Your objective: As the answer, return precisely the lines from the one containing "framed print: present [25,31,117,132]" to the final line of the material below, inclusive, and omit every picture.

Extracted entries:
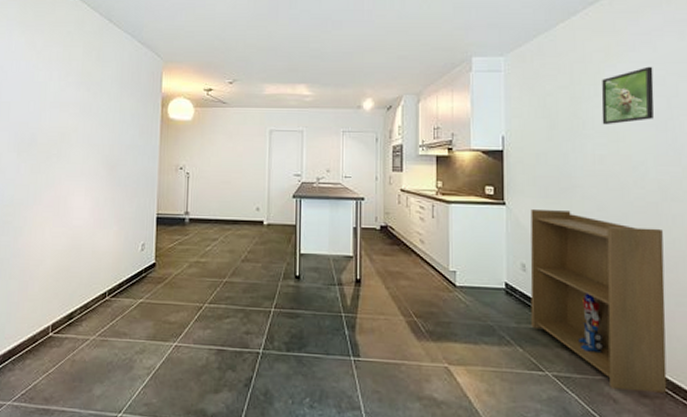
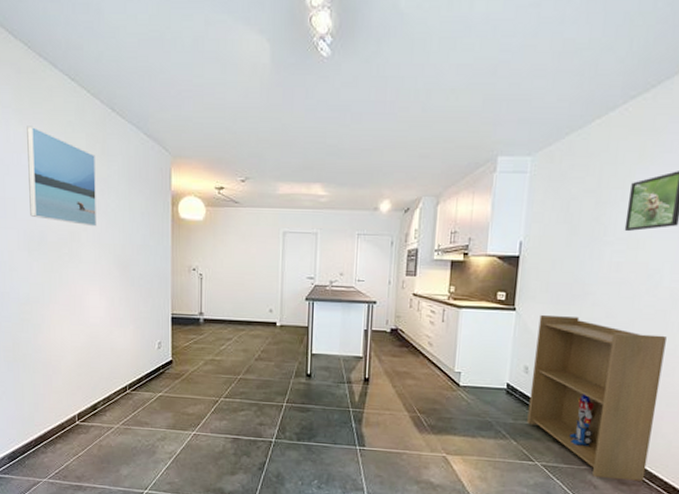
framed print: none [23,36,91,128] -> present [27,126,96,227]

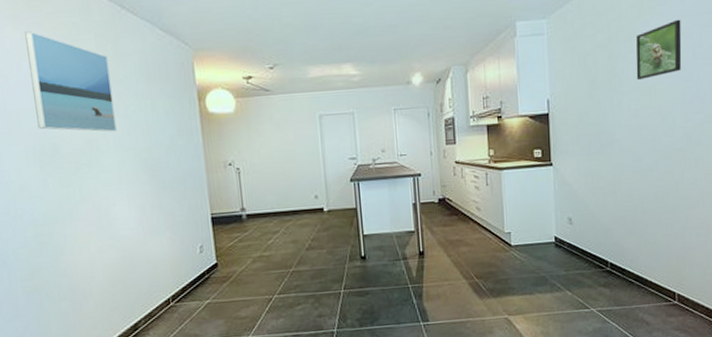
bookshelf: present [527,314,667,481] -> none [575,164,688,314]

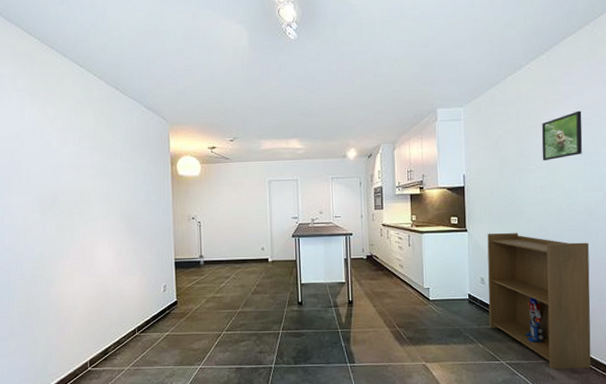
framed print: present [25,31,117,132] -> none [40,105,104,188]
bookshelf: none [575,164,688,314] -> present [487,233,592,369]

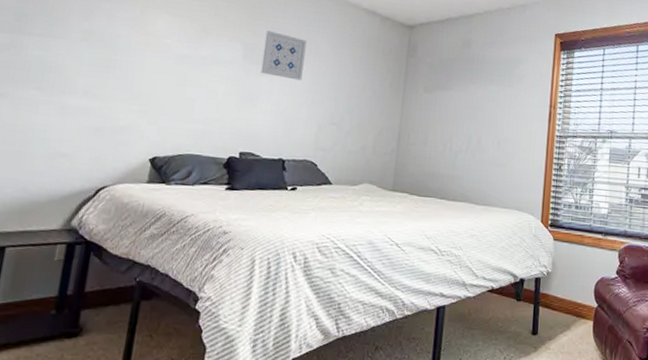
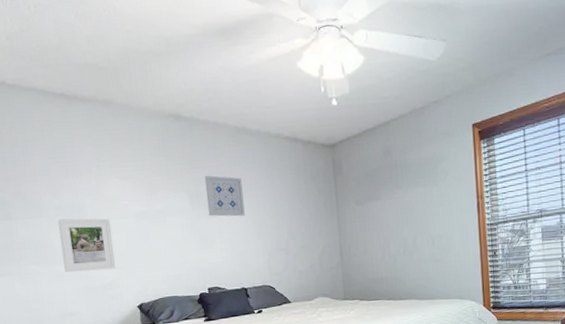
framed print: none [70,45,145,112] -> present [57,218,116,273]

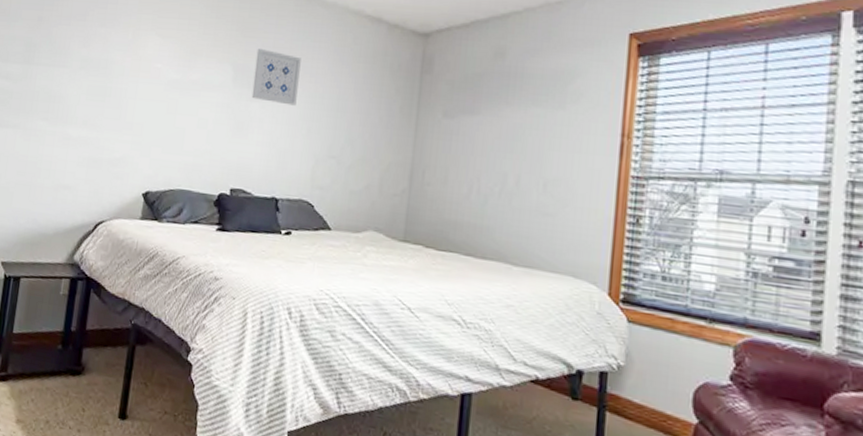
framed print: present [57,218,116,273] -> none [72,73,137,143]

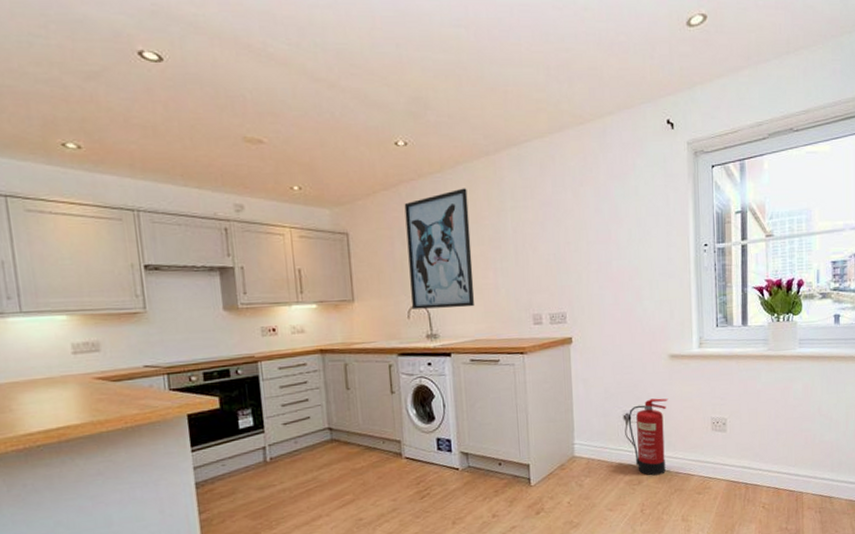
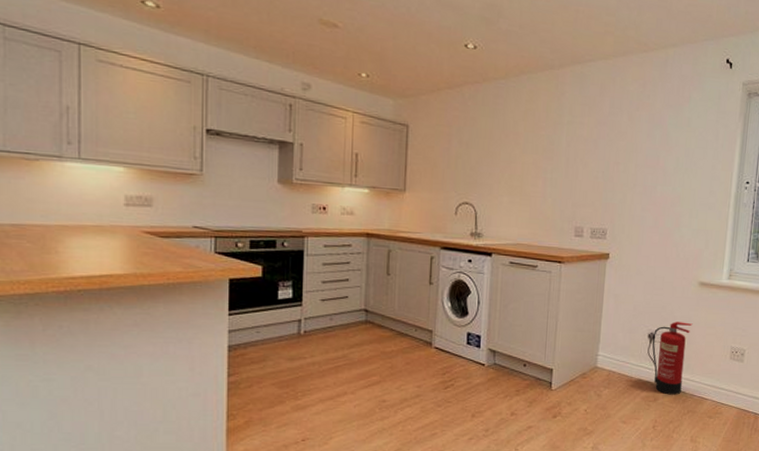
wall art: present [404,188,475,310] -> none [461,97,528,212]

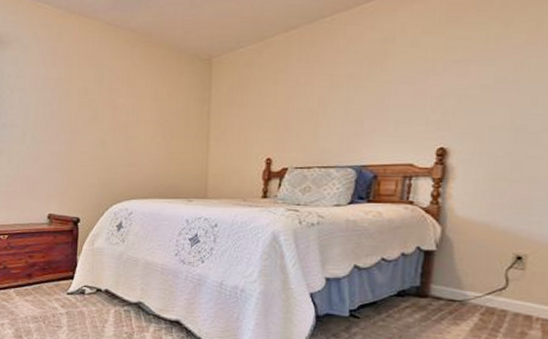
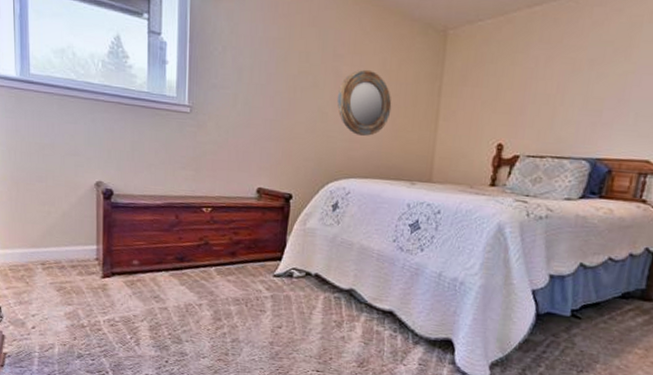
home mirror: none [116,100,166,160] -> present [337,69,392,136]

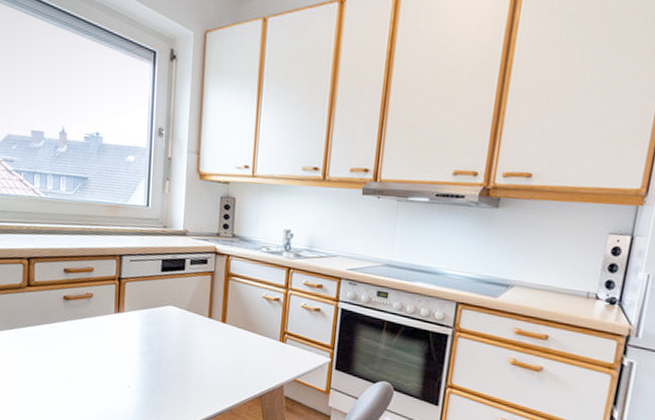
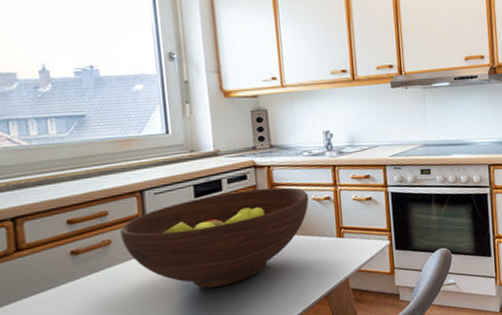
fruit bowl: none [101,272,260,360] -> present [120,187,309,289]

Answer below:
framed print: present [25,31,117,132] -> none [40,105,104,188]
bookshelf: none [575,164,688,314] -> present [487,233,592,369]

framed print: none [70,45,145,112] -> present [57,218,116,273]

framed print: present [57,218,116,273] -> none [72,73,137,143]

wall art: present [404,188,475,310] -> none [461,97,528,212]

home mirror: none [116,100,166,160] -> present [337,69,392,136]

fruit bowl: none [101,272,260,360] -> present [120,187,309,289]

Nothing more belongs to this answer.